In Massachusetts, about 113,000 customers were still without power Monday afternoon, with the greatest concentration of outages in the southeastern and Cape regions, said Gov. Deval Patrick. "I think the utility companies have made great progress, but they need to keep making great progress," he told reporters.
He pleaded with residents using generators to ensure they are properly vented. Officials have received reports of people being overcome with carbon monoxide, "a deadly and silent killer," he said.
Amtrak announced that it would resume normal operations between New York and Boston beginning Tuesday. "Amtrak crews have been working around the clock to clear affected track of large amounts of snow, in excess of several fee in some cases," the rail line said in a statement.
South takes hit
Storms were only one aspect of the extreme weather across the Southeast as heavy rain soaked much of the region. Rain around the slow-moving cold front prompted flood watches and warnings from southeastern Louisiana to central Georgia through Tuesday afternoon.
Those states could get 3 to 5 inches of rain, CNN meteorologists said.
The Southeast and Gulf Coast may see severe storms Monday, with heavy rainfall and gusty winds, the Storm Prediction Center said.
Daytime temperatures were expected to climb Monday into the 40s in much of southern Connecticut, Rhode Island and Massachusetts, where rain may fall as well.
That would help melt snow, though it could make what's there heavier and increase the risk of roof collapses. There were reports Sunday of a barn, a sports facility, commercial buildings and other buildings suffering cave-ins, Malloy said.
Freezing rain will change to rain as temperatures warm in the Northeast on Monday.
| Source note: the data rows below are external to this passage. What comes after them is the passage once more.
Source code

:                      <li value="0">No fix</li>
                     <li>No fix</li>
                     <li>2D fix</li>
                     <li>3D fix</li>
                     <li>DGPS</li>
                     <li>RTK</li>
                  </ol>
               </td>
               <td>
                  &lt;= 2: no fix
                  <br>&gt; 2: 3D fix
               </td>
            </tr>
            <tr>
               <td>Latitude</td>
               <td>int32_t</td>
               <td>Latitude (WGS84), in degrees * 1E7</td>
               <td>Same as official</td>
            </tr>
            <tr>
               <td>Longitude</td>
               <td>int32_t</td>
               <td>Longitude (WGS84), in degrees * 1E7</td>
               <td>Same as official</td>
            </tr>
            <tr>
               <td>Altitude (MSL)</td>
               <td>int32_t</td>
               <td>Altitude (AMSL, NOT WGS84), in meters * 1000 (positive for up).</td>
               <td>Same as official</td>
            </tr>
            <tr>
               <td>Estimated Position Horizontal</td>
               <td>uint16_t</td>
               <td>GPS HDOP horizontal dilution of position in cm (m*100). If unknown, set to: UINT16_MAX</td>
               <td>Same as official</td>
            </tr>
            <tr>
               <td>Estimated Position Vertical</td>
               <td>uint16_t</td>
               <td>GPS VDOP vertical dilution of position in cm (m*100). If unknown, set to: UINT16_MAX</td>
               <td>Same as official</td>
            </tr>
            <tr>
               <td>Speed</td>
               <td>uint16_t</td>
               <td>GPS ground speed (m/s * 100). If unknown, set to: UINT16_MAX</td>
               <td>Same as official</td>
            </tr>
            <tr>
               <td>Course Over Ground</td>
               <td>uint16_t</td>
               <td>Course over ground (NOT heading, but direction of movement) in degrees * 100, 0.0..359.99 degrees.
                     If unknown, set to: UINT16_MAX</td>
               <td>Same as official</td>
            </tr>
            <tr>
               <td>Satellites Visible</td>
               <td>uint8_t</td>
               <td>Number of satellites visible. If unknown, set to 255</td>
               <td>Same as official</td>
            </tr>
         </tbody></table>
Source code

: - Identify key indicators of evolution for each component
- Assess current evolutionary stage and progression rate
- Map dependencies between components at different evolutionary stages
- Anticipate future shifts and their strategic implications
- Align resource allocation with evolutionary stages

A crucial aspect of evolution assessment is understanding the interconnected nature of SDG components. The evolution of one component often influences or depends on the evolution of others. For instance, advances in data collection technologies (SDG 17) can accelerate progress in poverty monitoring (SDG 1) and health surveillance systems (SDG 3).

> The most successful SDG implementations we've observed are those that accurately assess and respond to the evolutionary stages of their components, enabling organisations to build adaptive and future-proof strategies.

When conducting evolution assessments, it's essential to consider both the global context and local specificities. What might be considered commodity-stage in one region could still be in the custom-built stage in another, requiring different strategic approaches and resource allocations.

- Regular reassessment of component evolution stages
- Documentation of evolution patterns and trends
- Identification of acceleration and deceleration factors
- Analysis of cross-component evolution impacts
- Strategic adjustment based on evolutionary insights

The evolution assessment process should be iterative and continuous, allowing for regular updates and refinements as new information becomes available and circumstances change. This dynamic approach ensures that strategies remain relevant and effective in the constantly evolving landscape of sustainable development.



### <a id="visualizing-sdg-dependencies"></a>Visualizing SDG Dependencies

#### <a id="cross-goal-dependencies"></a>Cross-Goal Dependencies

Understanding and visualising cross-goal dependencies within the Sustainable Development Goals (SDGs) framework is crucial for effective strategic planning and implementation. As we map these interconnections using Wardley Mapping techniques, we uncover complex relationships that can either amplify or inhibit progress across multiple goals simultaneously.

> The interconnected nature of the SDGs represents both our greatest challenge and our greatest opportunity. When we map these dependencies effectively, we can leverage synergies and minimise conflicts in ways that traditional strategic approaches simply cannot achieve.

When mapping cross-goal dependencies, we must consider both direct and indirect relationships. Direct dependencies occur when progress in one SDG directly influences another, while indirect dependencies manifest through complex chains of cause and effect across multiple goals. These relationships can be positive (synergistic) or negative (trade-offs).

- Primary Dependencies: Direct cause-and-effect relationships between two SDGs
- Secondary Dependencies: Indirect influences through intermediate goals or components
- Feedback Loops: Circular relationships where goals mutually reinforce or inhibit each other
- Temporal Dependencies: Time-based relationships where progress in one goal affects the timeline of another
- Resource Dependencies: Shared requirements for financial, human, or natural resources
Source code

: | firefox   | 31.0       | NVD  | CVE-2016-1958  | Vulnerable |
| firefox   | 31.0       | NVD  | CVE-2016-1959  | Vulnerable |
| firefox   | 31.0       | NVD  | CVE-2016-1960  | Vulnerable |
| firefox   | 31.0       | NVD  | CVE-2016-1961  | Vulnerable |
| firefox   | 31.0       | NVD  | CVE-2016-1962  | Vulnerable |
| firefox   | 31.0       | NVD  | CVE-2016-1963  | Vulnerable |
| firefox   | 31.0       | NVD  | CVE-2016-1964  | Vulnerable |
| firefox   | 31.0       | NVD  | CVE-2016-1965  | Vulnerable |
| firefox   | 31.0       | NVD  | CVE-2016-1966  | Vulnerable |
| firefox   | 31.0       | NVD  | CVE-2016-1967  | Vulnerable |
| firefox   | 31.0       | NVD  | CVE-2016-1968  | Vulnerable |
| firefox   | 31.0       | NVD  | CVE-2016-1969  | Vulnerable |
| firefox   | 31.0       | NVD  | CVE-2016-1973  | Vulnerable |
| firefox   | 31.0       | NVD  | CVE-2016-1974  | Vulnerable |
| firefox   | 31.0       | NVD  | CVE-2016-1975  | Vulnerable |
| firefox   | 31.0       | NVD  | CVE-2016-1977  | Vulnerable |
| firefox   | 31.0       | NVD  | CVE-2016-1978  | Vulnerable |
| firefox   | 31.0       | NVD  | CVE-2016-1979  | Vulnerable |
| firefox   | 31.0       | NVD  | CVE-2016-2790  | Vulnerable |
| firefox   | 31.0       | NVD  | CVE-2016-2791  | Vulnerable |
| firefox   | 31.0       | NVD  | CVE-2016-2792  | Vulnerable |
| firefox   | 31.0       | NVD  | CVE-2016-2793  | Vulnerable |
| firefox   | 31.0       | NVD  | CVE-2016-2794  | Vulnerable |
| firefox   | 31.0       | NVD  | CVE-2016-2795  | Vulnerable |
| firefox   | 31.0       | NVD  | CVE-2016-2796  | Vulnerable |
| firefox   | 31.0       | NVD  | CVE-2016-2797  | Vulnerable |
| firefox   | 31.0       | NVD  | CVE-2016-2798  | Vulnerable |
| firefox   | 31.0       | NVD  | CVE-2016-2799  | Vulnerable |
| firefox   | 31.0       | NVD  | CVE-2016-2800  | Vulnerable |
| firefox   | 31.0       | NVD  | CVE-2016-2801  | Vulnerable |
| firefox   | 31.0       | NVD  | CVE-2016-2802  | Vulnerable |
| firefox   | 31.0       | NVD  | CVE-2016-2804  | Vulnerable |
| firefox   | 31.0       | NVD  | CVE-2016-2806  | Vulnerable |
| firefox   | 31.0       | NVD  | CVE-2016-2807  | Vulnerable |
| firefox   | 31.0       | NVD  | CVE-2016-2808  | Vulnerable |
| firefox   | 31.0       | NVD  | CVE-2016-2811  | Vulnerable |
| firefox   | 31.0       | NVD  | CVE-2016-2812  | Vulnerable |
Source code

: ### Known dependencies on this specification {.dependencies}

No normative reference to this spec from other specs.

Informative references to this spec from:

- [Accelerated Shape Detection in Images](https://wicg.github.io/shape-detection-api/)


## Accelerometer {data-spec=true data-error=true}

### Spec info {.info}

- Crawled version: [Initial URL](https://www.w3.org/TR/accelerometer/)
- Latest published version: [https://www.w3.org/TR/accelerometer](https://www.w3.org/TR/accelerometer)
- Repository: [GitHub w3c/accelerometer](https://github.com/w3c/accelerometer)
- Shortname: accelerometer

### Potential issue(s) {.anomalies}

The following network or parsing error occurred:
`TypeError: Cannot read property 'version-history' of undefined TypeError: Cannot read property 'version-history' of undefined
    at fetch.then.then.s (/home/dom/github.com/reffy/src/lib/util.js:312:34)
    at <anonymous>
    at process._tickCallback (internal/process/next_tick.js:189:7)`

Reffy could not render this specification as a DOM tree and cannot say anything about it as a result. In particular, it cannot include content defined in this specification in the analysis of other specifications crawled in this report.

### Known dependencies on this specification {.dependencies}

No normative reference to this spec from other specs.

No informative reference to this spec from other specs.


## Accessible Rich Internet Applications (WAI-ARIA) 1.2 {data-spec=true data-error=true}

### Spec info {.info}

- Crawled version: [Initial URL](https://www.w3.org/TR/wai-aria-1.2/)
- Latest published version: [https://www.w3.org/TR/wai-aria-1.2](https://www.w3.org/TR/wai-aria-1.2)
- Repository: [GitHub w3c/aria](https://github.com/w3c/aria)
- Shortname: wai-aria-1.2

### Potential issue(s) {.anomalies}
But overnight lows will dip below freezing, causing melted snow to refreeze on roads.
A weak system will move through the area on Wednesday and will drop dustings of snow across the area, but the system should clear out by Thursday morning.
The mix made for a messy Monday morning commute into cities such as Boston, though schools remained closed there and in many other locales as the snow clean-up effort continued.
Flights resumed Sunday at Boston's Logan Airport and Amtrak restored limited service.
"We're working as hard as we can," Rhode Island Gov. Lincoln Chaffee said of efforts in his state. "We're seeing efforts every hour."
Lots and lots of snow
The blizzard that began burying the Northeast on Friday was historic by many measures -- most of all, by the amount of snow that fell.
In Hamden, Connecticut, for instance, 40 inches of snow made it difficult for plows to get on the roads. CNN iReporter Mia Orsatti said streets there had transformed into "white, wide, soft blanket(s) of snow."
Lesser depths still led to major headaches, especially when combined with hurricane-force wind gusts, storm surges and snow drifts.
"There's a ton of snow, and there's nowhere to put it," said Lena Berc of Boston, where 24.9 inches fell. "So it's really frustrating to find nooks and crannies."
Many still without power
About 270,000 utility customers were in the dark late Sunday, down from 635,000 a day earlier.
The outages were the result of a combination of whipping winds and power lines sagging, and sometimes snapping, under the weight of wet snow and ice.
"There was a phenomenal amount of trees that went down," Cantwell said, noting that no Scituate residents had power Sunday morning and estimating it may be Thursday before all the lights are back on.
For all the headaches in New England, however, many people were enjoying the wintry conditions.
iReporter Filipe Pereira said students at Wentworth Institute of Technology in Boston, who were set to return to class Monday, had enjoyed the weekend storm, engaging in massive snowball fights and building snowmen everywhere. People were even skiing down one street, he said. Students earlier took a series of photographs tracking the storm over 26 hours.
The streets around the small school were still a mess, but they were no longer closed.
"People have been going all over the roads with no problem," Pereira said.